On December 3, 2013, my mother went into the clinic barely pregnant and came out barren.
It was a decision that was difficult for my family, especially my mother. The fetus, upon testing, had shown signs of chromosomal abnormalities, which would translate to developmental and cognitive disabilities. It would be a huge responsibility in raising the child, a responsibility my family wasn’t ready to take on, as we were already financially struggling. And so, my mother, along with the somber support of the rest of my family and I, proceeded to undergo an abortion.
It’s an experience that I seldom speak about, but it’s one that is still extremely relevant. Currently, various groups are fighting to strip away that right to choice that my mother had back in 2013. In today’s world, an individual’s reproductive rights, specifically that to do with the choice to carry out or terminate a pregnancy, is under attack.
What’s the problem?

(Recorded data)
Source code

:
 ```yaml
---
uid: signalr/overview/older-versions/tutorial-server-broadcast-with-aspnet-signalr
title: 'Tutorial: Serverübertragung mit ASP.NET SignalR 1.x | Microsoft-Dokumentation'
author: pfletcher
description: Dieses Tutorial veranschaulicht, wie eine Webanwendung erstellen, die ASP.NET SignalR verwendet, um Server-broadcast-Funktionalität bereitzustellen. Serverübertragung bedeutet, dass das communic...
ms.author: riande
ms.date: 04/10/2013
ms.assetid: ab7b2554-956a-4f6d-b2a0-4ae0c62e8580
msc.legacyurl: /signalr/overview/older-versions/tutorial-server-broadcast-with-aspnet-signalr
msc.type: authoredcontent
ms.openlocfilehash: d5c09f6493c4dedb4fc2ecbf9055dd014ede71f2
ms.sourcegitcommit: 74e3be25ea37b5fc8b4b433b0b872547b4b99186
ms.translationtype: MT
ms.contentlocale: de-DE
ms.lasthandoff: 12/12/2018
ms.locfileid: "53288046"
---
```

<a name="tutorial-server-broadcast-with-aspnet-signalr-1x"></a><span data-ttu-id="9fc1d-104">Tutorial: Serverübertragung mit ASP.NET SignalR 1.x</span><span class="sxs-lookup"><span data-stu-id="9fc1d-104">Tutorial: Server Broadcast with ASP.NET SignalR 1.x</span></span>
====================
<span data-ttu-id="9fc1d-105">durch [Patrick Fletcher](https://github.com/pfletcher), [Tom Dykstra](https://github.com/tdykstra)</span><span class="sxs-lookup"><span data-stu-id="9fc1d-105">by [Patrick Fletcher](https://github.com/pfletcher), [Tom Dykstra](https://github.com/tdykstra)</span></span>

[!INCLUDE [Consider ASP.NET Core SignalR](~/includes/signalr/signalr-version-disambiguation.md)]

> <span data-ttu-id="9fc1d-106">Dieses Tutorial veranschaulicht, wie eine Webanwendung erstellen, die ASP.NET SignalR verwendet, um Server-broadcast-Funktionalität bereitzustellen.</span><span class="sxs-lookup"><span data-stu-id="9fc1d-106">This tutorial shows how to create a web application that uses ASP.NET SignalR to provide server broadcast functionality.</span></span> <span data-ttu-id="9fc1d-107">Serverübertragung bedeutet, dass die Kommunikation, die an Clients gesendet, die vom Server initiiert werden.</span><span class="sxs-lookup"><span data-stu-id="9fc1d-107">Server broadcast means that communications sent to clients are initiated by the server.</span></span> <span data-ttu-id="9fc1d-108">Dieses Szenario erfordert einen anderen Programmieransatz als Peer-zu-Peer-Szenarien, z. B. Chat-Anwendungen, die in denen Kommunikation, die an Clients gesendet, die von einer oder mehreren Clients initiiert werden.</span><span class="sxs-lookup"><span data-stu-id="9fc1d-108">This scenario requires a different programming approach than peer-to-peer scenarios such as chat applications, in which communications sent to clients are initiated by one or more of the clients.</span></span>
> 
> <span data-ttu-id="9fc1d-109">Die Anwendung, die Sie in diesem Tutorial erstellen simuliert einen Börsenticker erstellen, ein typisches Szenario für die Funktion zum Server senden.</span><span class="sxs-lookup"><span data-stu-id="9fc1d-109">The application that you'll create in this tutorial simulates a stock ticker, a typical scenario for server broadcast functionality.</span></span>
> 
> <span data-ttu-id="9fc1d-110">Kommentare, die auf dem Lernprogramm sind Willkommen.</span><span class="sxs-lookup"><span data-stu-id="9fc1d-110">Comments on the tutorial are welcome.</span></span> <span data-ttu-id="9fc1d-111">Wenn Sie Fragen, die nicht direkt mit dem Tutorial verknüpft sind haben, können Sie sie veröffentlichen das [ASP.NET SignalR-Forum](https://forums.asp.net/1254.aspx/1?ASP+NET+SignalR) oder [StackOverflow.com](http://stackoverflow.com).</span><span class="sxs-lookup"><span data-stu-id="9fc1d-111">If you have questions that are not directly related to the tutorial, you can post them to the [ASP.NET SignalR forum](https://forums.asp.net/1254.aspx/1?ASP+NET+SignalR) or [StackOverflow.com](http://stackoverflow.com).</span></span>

• _WHAT IS NEEDED_: Copy the essay about the 2013 abortion in full, word for word. The records were taken from a separate source.

• _WRITTEN ANSWER_:
On December 3, 2013, my mother went into the clinic barely pregnant and came out barren.
It was a decision that was difficult for my family, especially my mother. The fetus, upon testing, had shown signs of chromosomal abnormalities, which would translate to developmental and cognitive disabilities. It would be a huge responsibility in raising the child, a responsibility my family wasn’t ready to take on, as we were already financially struggling. And so, my mother, along with the somber support of the rest of my family and I, proceeded to undergo an abortion.
It’s an experience that I seldom speak about, but it’s one that is still extremely relevant. Currently, various groups are fighting to strip away that right to choice that my mother had back in 2013. In today’s world, an individual’s reproductive rights, specifically that to do with the choice to carry out or terminate a pregnancy, is under attack.
What’s the problem?